How Long Implants Last
Breast implants are not lifetime devices. Most are designed to last more than a decade, with the chance of rupture increasing by about one percent each year. In practice, many implants remain intact for 20 years or more, but the American Society of Plastic Surgeons notes that most people have their implants removed or replaced somewhere between 10 and 20 years after the initial surgery. The reasons range from rupture and capsular contracture to simply wanting a different size or deciding to have them removed entirely.
This means breast augmentation is not a one-time decision. You should expect at least one additional surgery over your lifetime, and possibly more. That’s an important factor in the overall cost calculation, since the sticker price of the first surgery doesn’t account for future procedures.
Impact on Breastfeeding
One of the most common concerns is whether implants will interfere with breastfeeding. The evidence is reassuring for most people. In a large French study of over 1,000 women who’d had breast augmentation, 68 percent of those who gave birth went on to breastfeed. Research comparing incision types found no statistically significant difference in breastfeeding success between incisions made below the breast and those made around the areola.
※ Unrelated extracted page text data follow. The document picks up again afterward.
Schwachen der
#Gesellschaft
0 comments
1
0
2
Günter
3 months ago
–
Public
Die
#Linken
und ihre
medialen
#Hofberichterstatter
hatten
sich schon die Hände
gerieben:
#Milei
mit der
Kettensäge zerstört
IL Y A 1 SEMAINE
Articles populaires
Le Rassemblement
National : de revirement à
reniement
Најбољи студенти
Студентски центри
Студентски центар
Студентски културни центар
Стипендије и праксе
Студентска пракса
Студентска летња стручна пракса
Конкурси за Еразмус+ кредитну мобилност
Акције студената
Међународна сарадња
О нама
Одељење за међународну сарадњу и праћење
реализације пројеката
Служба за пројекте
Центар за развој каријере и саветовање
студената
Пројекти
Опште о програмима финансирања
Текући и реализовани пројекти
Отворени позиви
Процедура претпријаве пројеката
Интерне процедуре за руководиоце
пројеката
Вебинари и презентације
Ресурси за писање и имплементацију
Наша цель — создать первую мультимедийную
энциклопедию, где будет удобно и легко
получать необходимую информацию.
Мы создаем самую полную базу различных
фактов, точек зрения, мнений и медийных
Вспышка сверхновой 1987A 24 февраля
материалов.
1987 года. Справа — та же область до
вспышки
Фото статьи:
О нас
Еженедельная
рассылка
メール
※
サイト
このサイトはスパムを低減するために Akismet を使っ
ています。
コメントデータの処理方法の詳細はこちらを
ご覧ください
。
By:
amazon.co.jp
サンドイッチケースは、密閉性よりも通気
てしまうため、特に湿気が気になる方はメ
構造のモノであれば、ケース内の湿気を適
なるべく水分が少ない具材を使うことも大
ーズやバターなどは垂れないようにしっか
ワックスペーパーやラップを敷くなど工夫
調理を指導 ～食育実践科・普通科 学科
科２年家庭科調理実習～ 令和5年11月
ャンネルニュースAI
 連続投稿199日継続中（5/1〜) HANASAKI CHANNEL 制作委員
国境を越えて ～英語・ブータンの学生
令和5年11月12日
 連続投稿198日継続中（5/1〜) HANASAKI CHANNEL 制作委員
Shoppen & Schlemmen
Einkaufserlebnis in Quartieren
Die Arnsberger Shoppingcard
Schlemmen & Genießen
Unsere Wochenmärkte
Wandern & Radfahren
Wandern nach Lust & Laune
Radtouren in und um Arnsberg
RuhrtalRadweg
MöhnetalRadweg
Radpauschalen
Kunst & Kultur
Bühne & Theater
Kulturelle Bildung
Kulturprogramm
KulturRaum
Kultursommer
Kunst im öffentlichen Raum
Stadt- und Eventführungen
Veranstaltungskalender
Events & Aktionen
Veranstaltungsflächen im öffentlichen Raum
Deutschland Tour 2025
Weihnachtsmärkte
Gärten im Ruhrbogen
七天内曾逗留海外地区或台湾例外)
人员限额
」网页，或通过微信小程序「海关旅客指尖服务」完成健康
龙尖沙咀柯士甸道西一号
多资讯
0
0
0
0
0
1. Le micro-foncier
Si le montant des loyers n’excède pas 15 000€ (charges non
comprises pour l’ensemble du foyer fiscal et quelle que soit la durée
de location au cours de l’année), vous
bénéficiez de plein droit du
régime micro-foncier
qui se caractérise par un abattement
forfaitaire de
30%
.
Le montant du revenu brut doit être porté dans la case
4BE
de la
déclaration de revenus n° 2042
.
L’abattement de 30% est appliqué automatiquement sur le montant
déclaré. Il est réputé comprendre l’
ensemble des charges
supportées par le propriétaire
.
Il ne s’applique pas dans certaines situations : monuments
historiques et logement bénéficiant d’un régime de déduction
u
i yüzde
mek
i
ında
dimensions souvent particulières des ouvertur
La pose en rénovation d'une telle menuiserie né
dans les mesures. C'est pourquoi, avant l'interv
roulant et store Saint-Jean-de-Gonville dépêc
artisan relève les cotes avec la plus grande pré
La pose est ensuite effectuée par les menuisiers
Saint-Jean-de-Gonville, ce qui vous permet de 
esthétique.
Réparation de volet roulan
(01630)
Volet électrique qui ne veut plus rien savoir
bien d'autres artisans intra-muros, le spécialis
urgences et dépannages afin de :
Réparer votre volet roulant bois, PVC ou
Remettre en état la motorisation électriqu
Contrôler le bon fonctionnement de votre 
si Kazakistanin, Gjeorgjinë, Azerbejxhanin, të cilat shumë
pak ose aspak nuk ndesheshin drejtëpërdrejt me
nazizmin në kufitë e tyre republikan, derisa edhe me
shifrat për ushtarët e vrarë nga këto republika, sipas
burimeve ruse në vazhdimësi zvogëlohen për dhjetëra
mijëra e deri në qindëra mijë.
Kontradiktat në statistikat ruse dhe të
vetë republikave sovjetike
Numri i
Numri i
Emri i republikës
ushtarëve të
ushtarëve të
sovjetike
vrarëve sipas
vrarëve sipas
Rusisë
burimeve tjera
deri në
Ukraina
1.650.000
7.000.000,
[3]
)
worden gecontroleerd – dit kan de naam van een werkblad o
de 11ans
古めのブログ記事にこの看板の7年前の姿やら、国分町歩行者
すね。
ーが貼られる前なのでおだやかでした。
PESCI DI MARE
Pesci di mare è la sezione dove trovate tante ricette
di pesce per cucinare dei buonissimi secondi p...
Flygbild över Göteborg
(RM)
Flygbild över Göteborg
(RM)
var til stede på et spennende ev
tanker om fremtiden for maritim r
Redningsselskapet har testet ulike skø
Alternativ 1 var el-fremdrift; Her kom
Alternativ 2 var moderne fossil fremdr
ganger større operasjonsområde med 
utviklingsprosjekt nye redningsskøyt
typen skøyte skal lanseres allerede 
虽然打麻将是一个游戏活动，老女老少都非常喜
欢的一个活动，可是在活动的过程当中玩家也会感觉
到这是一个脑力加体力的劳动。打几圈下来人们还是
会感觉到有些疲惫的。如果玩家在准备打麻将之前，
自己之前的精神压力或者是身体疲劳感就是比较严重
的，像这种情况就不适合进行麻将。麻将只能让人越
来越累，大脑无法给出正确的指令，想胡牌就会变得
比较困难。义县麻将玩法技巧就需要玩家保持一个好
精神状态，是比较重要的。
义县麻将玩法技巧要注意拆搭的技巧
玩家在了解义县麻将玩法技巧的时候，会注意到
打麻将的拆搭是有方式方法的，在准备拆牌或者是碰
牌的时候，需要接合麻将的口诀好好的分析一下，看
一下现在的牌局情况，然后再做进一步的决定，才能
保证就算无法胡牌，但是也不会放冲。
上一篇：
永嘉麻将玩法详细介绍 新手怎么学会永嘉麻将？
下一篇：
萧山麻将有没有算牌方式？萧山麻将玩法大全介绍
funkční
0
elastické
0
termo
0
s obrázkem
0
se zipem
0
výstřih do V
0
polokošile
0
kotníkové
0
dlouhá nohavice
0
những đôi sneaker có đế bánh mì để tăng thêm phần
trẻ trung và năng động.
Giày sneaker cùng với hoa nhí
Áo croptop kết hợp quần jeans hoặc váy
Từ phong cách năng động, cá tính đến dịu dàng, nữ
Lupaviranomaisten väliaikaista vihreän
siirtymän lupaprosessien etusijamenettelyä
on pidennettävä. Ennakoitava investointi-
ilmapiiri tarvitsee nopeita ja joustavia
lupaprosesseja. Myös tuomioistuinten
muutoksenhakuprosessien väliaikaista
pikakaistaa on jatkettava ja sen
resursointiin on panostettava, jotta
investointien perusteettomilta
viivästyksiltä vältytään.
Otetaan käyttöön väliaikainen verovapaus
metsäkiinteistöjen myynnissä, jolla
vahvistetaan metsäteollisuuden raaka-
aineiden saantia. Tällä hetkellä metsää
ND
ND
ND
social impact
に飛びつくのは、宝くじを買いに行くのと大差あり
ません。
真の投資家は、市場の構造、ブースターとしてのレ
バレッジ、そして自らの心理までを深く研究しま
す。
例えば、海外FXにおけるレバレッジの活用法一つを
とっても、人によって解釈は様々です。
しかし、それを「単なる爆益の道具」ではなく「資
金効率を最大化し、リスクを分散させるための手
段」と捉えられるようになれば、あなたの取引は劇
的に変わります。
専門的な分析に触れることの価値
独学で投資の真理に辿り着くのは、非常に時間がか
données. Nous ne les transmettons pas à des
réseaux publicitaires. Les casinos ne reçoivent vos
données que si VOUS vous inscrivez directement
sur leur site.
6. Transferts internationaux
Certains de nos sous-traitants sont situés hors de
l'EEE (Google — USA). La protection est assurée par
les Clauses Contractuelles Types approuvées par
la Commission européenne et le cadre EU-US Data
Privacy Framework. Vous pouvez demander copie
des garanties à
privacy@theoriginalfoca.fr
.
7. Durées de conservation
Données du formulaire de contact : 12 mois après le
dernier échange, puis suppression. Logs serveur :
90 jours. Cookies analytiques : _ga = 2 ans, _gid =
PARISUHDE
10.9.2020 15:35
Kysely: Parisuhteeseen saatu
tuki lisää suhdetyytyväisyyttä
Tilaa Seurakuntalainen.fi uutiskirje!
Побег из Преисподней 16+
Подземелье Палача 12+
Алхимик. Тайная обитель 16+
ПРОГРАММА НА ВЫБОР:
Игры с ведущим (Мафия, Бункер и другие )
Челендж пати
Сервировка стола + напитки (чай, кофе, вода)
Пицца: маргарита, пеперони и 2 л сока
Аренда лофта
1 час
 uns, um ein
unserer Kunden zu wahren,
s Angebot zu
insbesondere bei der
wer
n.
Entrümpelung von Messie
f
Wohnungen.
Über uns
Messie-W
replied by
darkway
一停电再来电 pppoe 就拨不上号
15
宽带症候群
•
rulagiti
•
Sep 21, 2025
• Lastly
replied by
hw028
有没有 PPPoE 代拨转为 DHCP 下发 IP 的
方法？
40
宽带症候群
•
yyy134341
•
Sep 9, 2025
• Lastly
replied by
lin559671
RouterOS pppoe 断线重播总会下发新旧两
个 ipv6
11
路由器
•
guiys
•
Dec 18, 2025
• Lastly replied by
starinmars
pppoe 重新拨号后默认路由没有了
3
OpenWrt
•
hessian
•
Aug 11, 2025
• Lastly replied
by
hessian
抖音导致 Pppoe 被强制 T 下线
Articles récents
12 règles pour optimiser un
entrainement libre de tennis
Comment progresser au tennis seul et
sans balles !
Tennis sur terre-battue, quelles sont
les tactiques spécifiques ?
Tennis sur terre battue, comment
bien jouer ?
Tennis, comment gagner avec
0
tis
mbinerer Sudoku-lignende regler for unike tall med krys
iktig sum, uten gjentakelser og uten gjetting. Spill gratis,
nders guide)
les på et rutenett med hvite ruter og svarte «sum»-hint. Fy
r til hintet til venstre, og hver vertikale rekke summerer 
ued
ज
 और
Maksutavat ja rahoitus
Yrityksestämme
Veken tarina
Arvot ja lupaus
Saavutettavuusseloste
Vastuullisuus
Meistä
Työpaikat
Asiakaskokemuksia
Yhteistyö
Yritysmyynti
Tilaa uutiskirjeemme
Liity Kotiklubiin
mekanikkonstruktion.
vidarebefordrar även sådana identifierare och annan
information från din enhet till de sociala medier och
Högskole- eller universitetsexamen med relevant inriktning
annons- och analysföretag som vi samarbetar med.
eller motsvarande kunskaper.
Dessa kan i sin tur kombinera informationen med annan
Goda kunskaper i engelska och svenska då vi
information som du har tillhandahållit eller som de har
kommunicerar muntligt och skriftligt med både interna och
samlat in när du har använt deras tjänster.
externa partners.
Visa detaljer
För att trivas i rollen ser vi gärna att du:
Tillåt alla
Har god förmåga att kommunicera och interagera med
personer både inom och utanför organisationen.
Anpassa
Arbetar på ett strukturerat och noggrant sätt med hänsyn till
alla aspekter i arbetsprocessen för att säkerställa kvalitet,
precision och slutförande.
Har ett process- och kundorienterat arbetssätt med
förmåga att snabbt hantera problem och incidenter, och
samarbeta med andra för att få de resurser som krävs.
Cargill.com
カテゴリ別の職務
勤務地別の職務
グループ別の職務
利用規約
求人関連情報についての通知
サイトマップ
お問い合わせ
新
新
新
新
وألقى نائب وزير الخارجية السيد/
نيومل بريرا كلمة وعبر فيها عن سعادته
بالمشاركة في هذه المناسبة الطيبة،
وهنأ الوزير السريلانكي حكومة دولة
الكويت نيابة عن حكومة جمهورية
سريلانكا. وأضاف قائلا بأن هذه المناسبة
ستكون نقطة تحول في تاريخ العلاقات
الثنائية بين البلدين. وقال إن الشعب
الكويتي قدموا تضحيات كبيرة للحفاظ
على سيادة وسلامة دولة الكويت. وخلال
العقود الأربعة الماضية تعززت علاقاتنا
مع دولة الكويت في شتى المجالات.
Implant placement matters more than incision type. Implants placed behind the chest muscle (retropectoral) appear to affect milk production less than those placed in front of it. Larger implants, particularly those 270 mL or above, have been associated with a greater likelihood of insufficient milk supply. If breastfeeding is important to you, discussing placement and implant size with your surgeon beforehand can help minimize any impact.
Cost Breakdown
The average surgeon’s fee for implant-based breast augmentation is $4,875, but that number is misleading on its own. It doesn’t include anesthesia, the operating room facility fee, medical tests, post-surgery garments, or prescriptions. The total out-of-pocket cost typically lands significantly higher, and it varies by geographic location, surgeon experience, and the type of implant chosen. Cosmetic breast augmentation is almost never covered by insurance. Reconstruction after mastectomy, however, is federally mandated to be covered.
The FDA now requires that anyone considering breast implants receive detailed risk information before surgery, including a patient checklist and decision tool. These materials are designed to make sure you understand the benefits, limitations, and long-term commitments involved before moving forward.